▶ **PARTS OF THE EXERCISE**:
#1 Reproduce the portion of the hardware description passage below, from "Also, the nonvolatile" up to and including "via communication line 31.".
#2 Continue the hardware description passage that follows, which concerns the computer and CPU components, beginning immediately after its final sentence.

As shown in FIG. 1, the user programmable computer 30 includes a
processor 32, random access memory ("RAM") 34, nonvolatile memory
36, input device 38, display 40 and communication interface 42. The
computer 30 may be any type of stationary or portable computing
device that is capable of receiving data, processing the data, and
transmitting the processed data via the communication line 31.
Also, the nonvolatile memory 36 may be supported by any type of
nonvolatile storage device, such as a hard disk drive or flash
memory card. For the preferred embodiment, the computer 30 is a
standard personal computer that includes an Intel.RTM.-based
microprocessor, RAM, hard disk drive, keyboard and monitor. In
addition, the communication interface 42 of the preferred computer
30 is a serial interface for providing a connection to the target
modules 16 via communication line 31.
Referring to FIG. 2, the CPU 20 of each panel arrangement 12
includes a processor 44 connected to a variety of CPU components
for controlling CPU's major functions. Such components include RAM
46, nonvolatile memory 48, communication or serial port 28 (also
shown in FIG. 1), module interface 50 and CPU interface 51.
Similarly, the other target modules 16 of the preferred embodiment,
specifically ASM 22, LPC 24 and other LRMs 26 shown in FIG. 1, also
have a processor, RAM, nonvolatile memory, communications port and
module interface. Accordingly, all target modules 16 of the
preferred embodiment have a processor 44 that is capable of
receiving commands and data via the communication port 28 and
storing the commands and data in RAM 46 and nonvolatile memory 48.
In addition, such information may be transmitted between target
modules 16 via the module interface 50 and local rail 18.
For the preferred embodiment, the processor 52 is a microprocessor
having a minimum word length of 16 bits and the ability to address
more that 4 megabytes of address and I/O space, such as the 68302
processor which is available from Motorola Inc. in Schaumburg,
Ill.
The processor 44 of the CPU 20 also controls a system reset
interface 52, auto address master 54 and audio data interface 56.

▶ **SUPPLIED ENTRIES**:
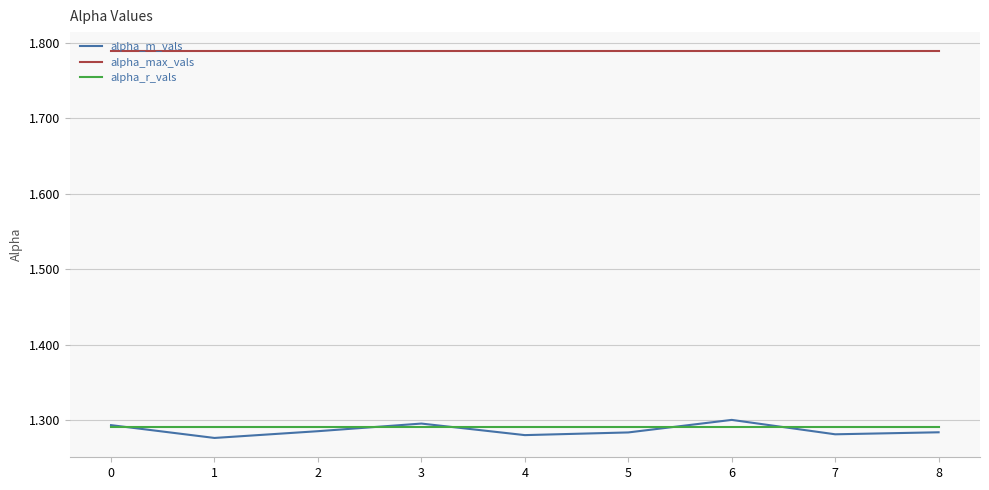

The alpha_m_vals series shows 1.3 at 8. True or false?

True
---
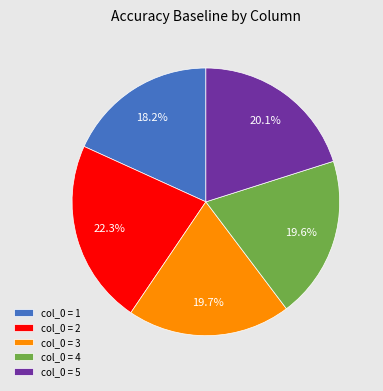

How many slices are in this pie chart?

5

▶ **ANSWERS FOR THE TASKS**:
#1
Also, the nonvolatile memory 36 may be supported by any type of
nonvolatile storage device, such as a hard disk drive or flash
memory card. For the preferred embodiment, the computer 30 is a
standard personal computer that includes an Intel.RTM.-based
microprocessor, RAM, hard disk drive, keyboard and monitor. In
addition, the communication interface 42 of the preferred computer
30 is a serial interface for providing a connection to the target
modules 16 via communication line 31.

#2
The system reset interface 52 implements a watch dog function for
recovery from incorrect firmware performance. Thus, the system
reset interface 52 drives and detects reset signals and all fail
signals on the local rail 18. The auto address master 54 permits
the processor 44 to determine the address of each target module 16
connected to the local rail 18. The audio data interface 56
implements audio data functions, such as the transmission of audio
data on the local rail 18 by the CPU 20 to another target module
16. In addition, the processor 44 may generate output signals and
messages on a display via a display interface 58 and a printer via
a printer port 60.
Referring to FIG. 3, the software architecture of the preferred
embodiment is shown within the hardware platform of FIG. 1. It is
important to note that the elements shown in the box representing
computer 30 is software whereas the remainder of FIG. 3 represents
hardware. All software programs and data for the preferred
embodiment are generally resident in the user programmable computer
30. In particular, the software resident in the computer 30
includes a primary database 62, auxiliary database 64, software
definition utility ("SDU") 66, LPC tables 68, audio database 70,
CPU database 72, and suite of SDU download programs ("SDU download
suite") 74. In addition, a few of these databases and tables are
downloaded to the target modules 16 of the panel arrangement 12.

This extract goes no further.